Monday, January 01, 2007

Krugman touts single-payer system

This is definitely a dog-bites-man story, but it's a new year, so I suppose it's appropriate that Paul Krugman should start 2007 with a theme that was one of his favorites in 2006 [link; it's a TimesSelect item, so unfortunately it's available only for subscribers):

The U.S. health care system is a scandal and a disgrace. But maybe, just maybe, 2007 will be the year we start the move toward universal coverage.

In 2005, almost 47 million Americans — including more than 8 million children — were uninsured, and many more had inadequate insurance.

Apologists for our system try to minimize the significance of these numbers. Many of the uninsured, asserted the 2004 Economic Report of the President, “remain uninsured as a matter of choice.”

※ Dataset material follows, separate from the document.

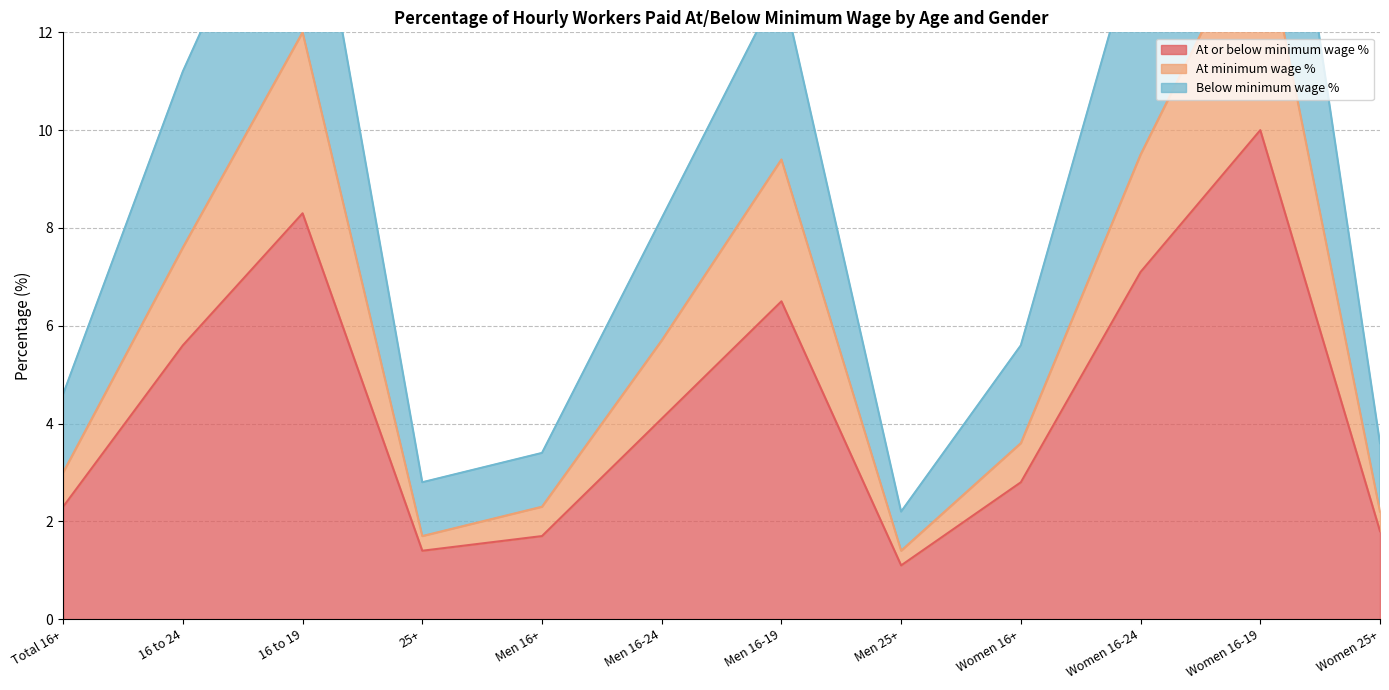

Reading left to right, what are all the values shown in this chart?

At or below minimum wage %: 2.3	5.6	8.3	1.4	1.7	4.1	6.5	1.1	2.8	7.1	10.0	1.8
At minimum wage %: 3.0	7.6	12.0	1.7	2.3	5.7	9.4	1.4	3.6	9.5	14.4	2.2
Below minimum wage %: 4.6	11.2	16.6	2.8	3.4	8.2	13.0	2.2	5.6	14.2	20.0	3.6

And then you wake up. A scathing article in yesterday’s Los Angeles Times described how insurers refuse to cover anyone with even the slightest hint of a pre-existing condition. People have been denied insurance for reasons that range from childhood asthma to a “past bout of jock itch.”

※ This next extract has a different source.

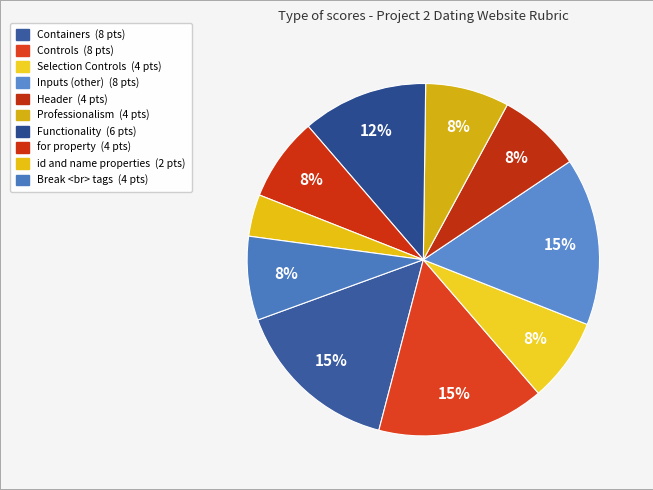

Which category has the smallest portion of the pie?

id and name properties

Some say that we can’t afford universal health care, even though every year lack of insurance plunges millions of Americans into severe financial distress and sends thousands to an early grave. But every other advanced country somehow manages to provide all its citizens with essential care. The only reason universal coverage seems hard to achieve here is the spectacular inefficiency of the U.S. health care system. . . .

The truth is that we can afford to cover the uninsured. What we can’t afford is to keep going without a universal health care system.

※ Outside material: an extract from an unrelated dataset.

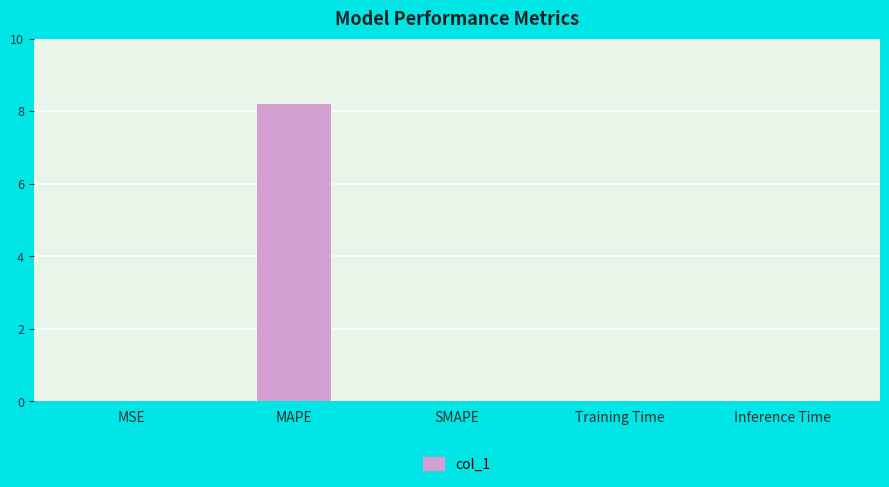

Count the number of data series in this chart.

1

If it were up to me, we’d have a Medicare-like system for everyone, paid for by a dedicated tax that for most people would be less than they or their employers currently pay in insurance premiums. This would, at a stroke, cover the uninsured, greatly reduce administrative costs and make it much easier to work on preventive care.

Such a system would leave people with the right to choose their own doctors, and with other choices as well: Medicare currently lets people apply their benefits to H.M.O.’s run by private insurance companies, and there’s no reason why similar options shouldn’t be available in a system of Medicare for all. But everyone would be in the system, one way or another. . . .

But now is the time to warn against plans that try to cover the uninsured without taking on the fundamental sources of our health system’s inefficiency. What’s wrong with both the Massachusetts plan and Senator Wyden’s plan is that they don’t operate like Medicare; instead, they funnel the money through private insurance companies.

Everyone knows why: would-be reformers are trying to avoid too strong a backlash from the insurance industry and other players who profit from our current system’s irrationality. But look at what happened to Bill Clinton. He rejected a single-payer approach, even though he understood its merits, in favor of a complex plan that was supposed to co-opt private insurance companies by giving them a largely gratuitous role. And the reward for this “pragmatism” was that insurance companies went all-out against his plan anyway, with the notorious “Harry and Louise” ads that, yes, mocked the plan’s complexity.

Now we have another chance for fundamental health care reform. Let’s not blow that chance with a pre-emptive surrender to the special interests.

The L.A. Times story to which Krugman refers is a corker. It's also a good reminder that HIPAA's pre-existing condition reforms did not apply to individual policies, a particularly cruel fate for the millions of Americans for whom group policies are unavailable, either because their employer doesn't offer health benefits or because they are self-employed.